Un modèle qui entend changer les règles du jeu tout en jouant sur le même terrain que les acteurs classiques de la distribution… avec beaucoup moins de moyens.

Vers une stabilisation prudente du modèle de départ

En 2023, Philippe Crozet et Adrien Sicsic prennent les commandes. Objectif : resserrer les boulons, revenir au modèle d’origine, recentrer la stratégie. Malgré la fermeture de certaines ruches, le réseau reste dense : 1 200 ruches en Europe, 10 000 producteurs, plus de 200 000 consommateurs réguliers en 2024.

Des signes faibles de reprise apparaissent. Exemple : la réouverture d’une ruche à Saint-Dizier en 2025, après plusieurs années d’interruption. Mais le ton a changé. Moins d’expansion, plus de consolidation.

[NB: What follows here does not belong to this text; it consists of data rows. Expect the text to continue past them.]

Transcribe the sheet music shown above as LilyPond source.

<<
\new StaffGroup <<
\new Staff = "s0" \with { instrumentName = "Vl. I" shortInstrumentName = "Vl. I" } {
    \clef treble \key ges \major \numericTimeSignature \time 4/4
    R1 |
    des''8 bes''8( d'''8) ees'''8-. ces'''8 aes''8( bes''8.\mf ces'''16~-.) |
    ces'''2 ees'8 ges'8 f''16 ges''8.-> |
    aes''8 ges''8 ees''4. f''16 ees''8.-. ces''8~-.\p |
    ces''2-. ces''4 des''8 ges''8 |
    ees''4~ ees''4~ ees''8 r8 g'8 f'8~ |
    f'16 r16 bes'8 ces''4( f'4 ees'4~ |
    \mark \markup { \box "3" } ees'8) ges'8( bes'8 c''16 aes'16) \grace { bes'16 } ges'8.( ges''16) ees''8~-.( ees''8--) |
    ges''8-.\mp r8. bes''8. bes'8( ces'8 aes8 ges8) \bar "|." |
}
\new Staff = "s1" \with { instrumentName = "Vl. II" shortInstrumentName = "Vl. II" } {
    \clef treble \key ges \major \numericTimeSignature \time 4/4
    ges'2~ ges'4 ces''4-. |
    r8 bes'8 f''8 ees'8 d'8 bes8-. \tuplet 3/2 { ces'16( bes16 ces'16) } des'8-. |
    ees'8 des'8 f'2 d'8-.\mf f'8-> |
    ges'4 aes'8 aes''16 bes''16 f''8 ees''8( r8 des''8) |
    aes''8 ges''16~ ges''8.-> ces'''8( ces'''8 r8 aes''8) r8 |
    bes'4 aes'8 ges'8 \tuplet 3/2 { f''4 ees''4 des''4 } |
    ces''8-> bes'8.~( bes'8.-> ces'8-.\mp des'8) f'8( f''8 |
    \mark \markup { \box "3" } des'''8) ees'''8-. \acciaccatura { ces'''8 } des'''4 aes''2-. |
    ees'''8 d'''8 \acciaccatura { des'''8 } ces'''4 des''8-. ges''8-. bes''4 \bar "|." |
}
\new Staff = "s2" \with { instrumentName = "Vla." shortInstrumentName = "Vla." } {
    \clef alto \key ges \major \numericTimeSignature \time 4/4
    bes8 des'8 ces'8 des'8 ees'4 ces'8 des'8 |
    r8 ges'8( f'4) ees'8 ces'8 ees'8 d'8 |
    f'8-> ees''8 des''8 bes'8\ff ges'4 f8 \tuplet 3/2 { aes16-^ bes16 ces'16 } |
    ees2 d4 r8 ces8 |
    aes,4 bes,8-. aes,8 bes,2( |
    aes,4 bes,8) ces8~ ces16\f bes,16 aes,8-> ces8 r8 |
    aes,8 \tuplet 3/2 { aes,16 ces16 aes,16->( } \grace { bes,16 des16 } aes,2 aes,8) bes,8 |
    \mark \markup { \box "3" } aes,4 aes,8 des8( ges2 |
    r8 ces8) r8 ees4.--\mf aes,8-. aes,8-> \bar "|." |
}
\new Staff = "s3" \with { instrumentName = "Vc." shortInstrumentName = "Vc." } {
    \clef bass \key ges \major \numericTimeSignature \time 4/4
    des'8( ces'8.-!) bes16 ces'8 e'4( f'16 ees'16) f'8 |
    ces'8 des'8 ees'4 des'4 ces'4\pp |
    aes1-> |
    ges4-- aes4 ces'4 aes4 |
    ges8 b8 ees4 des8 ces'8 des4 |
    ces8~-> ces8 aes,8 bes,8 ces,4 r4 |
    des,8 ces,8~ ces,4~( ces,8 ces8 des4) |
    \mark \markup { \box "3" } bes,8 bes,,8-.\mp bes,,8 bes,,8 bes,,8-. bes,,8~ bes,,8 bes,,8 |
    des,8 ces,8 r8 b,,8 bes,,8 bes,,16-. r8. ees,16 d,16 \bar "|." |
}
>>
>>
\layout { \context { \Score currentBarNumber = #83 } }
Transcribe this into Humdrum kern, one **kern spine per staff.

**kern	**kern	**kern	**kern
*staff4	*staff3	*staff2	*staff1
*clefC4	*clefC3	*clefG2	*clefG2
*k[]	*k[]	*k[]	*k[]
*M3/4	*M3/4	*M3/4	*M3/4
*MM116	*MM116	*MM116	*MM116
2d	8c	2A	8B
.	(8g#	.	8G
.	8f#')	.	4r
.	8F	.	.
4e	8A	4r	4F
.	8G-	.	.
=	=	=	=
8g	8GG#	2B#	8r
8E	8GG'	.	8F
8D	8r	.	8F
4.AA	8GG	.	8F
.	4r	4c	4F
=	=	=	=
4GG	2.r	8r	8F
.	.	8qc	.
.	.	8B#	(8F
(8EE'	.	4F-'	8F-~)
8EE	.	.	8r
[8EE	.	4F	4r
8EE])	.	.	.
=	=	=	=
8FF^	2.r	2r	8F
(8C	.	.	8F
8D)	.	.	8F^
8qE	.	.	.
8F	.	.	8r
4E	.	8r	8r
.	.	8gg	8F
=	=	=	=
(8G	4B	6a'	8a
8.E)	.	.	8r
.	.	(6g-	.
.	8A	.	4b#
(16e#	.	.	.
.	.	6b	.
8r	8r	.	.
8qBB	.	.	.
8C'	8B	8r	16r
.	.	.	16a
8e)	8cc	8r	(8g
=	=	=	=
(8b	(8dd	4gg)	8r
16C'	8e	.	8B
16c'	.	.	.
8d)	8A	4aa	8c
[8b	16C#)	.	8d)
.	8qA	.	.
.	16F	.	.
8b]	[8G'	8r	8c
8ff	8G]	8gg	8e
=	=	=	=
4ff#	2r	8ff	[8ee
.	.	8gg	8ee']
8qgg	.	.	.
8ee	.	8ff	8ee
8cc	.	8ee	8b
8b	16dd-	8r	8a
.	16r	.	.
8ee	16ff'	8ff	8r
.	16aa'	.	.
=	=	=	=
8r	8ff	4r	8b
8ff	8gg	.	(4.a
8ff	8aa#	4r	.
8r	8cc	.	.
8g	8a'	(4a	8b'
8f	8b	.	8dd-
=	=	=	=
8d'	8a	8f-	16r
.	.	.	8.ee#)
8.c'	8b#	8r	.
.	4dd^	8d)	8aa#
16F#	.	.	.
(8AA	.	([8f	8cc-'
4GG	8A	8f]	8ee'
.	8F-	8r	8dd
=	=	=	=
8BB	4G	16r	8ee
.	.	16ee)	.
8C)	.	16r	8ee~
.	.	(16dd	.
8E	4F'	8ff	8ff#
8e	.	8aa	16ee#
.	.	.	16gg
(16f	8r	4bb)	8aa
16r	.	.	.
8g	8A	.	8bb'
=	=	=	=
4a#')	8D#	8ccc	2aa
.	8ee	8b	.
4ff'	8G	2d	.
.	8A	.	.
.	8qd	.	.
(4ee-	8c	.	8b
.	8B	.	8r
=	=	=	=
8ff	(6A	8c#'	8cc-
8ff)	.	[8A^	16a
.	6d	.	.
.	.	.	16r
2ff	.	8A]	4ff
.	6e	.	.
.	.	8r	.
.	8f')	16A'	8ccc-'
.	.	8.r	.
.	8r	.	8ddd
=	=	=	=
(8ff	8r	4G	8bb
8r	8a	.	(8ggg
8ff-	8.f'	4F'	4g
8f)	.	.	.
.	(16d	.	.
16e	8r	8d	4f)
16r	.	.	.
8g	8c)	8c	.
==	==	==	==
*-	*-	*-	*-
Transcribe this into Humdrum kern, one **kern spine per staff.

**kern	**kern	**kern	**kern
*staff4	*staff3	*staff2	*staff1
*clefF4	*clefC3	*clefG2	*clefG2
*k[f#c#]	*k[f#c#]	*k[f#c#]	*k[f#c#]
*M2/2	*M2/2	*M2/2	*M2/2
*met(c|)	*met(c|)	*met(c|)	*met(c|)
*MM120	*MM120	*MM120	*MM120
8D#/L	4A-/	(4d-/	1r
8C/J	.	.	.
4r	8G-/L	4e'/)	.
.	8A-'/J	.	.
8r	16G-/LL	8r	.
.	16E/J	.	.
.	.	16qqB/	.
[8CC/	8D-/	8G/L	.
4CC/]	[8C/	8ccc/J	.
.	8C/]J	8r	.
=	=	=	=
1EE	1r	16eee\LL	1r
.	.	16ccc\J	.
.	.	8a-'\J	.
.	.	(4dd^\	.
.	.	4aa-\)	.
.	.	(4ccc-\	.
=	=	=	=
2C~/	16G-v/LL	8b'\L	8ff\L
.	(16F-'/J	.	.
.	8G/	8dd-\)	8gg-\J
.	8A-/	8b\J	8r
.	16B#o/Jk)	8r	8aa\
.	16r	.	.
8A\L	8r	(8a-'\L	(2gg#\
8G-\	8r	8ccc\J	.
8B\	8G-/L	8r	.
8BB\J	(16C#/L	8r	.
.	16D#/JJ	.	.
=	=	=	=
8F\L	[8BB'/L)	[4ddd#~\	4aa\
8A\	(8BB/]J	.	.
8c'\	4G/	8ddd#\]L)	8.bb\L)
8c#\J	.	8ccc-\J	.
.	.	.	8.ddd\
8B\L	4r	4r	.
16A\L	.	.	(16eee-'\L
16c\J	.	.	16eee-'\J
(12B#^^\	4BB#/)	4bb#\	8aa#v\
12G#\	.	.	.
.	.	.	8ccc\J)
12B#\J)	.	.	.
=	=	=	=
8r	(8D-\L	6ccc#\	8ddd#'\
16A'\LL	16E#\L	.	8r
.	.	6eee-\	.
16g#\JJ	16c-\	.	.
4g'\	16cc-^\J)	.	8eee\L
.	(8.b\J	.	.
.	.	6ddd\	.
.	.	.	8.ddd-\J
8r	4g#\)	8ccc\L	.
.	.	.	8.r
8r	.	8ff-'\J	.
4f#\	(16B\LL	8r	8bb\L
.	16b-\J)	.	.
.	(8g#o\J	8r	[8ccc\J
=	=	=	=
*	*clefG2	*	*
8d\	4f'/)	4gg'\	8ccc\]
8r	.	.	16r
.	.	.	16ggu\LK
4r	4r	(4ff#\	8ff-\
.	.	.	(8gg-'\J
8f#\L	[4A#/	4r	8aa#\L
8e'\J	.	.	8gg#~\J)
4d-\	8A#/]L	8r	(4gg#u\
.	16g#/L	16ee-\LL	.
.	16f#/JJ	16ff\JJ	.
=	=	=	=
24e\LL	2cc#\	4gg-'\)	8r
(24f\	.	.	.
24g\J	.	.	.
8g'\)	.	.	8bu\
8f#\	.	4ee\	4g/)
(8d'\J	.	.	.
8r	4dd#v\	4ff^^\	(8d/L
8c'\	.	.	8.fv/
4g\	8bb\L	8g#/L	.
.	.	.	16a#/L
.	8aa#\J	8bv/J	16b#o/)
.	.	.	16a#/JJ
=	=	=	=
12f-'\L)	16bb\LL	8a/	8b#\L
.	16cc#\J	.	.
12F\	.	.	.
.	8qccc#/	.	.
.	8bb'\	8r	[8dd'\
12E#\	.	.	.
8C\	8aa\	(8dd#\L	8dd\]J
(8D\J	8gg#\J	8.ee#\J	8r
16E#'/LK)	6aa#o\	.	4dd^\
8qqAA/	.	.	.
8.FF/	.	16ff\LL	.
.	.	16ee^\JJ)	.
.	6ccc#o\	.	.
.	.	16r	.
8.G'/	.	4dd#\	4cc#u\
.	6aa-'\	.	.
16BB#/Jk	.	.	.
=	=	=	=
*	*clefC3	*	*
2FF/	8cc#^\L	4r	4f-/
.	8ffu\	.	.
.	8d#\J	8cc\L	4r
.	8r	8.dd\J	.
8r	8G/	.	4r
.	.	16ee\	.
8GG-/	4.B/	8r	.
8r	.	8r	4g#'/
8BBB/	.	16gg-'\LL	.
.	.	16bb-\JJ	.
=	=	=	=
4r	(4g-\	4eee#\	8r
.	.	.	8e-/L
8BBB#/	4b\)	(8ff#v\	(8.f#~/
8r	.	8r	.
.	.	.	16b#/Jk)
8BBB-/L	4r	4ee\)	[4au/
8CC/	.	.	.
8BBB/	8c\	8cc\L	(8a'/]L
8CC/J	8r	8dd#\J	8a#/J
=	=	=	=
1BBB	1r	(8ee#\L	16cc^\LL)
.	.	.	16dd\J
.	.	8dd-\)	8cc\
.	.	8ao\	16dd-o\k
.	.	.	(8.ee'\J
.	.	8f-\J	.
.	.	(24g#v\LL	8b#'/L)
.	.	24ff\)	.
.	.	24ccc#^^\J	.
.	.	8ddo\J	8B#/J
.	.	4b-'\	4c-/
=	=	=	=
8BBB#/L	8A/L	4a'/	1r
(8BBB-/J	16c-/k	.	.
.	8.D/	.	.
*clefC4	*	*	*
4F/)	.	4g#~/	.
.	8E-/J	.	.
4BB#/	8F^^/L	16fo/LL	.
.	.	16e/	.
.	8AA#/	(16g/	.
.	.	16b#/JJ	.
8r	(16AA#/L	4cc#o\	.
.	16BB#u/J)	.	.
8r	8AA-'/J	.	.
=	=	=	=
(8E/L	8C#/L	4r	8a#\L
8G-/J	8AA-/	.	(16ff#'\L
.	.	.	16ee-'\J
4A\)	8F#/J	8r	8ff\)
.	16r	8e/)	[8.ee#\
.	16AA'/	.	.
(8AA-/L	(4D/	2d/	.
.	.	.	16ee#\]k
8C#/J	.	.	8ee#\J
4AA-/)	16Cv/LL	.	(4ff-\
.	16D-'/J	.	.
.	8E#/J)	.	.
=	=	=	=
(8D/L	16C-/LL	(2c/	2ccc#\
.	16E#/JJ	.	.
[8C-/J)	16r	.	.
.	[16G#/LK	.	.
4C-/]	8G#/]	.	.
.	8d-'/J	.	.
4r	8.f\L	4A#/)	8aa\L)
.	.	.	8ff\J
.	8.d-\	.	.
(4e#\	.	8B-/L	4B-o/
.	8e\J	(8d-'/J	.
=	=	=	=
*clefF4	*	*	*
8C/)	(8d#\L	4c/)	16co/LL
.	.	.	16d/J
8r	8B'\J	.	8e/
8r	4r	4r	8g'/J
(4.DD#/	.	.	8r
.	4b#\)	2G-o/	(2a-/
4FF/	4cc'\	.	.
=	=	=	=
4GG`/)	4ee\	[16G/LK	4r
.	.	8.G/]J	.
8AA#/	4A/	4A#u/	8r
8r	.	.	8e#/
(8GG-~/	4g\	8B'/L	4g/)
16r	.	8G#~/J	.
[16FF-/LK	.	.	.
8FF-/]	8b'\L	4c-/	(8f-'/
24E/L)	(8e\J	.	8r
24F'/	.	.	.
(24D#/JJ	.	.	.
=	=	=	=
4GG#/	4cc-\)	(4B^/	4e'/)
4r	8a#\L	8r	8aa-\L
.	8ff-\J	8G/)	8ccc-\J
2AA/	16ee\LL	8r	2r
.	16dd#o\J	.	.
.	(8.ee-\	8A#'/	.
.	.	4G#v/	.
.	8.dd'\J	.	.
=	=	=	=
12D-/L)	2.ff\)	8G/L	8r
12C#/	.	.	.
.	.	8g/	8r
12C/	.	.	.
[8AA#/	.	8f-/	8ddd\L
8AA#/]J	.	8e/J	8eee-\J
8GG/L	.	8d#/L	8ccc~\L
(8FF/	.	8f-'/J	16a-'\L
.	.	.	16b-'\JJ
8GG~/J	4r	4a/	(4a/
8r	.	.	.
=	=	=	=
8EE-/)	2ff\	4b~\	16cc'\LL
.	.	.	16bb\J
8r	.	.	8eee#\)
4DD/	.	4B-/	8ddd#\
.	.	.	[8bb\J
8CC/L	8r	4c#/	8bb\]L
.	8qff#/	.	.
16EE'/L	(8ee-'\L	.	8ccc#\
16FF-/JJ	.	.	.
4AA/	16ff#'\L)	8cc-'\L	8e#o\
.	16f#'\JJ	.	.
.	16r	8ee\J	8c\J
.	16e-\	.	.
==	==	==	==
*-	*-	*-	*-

En quinze ans, La Ruche qui dit Oui ! a reversé 250 millions d’euros aux producteurs. Elle a contribué à populariser les circuits courts, à créer un réseau alimentaire décentralisé à l’échelle européenne, à faire bouger les lignes. Mais elle reste aussi l’exemple d’une utopie transformée en compromis permanent. Le capitalisme à impact a ses vertus, mais aussi ses limites. On ne change pas la distribution alimentaire sans affronter de front ses lois économiques.

Le dilemme reste entier : comment bâtir une alternative à la grande distribution, sans tomber dans ses travers, ni s’échouer sur ses marges ? La Ruche qui dit Oui ! n’a pas encore la réponse. Mais elle a posé les bonnes questions.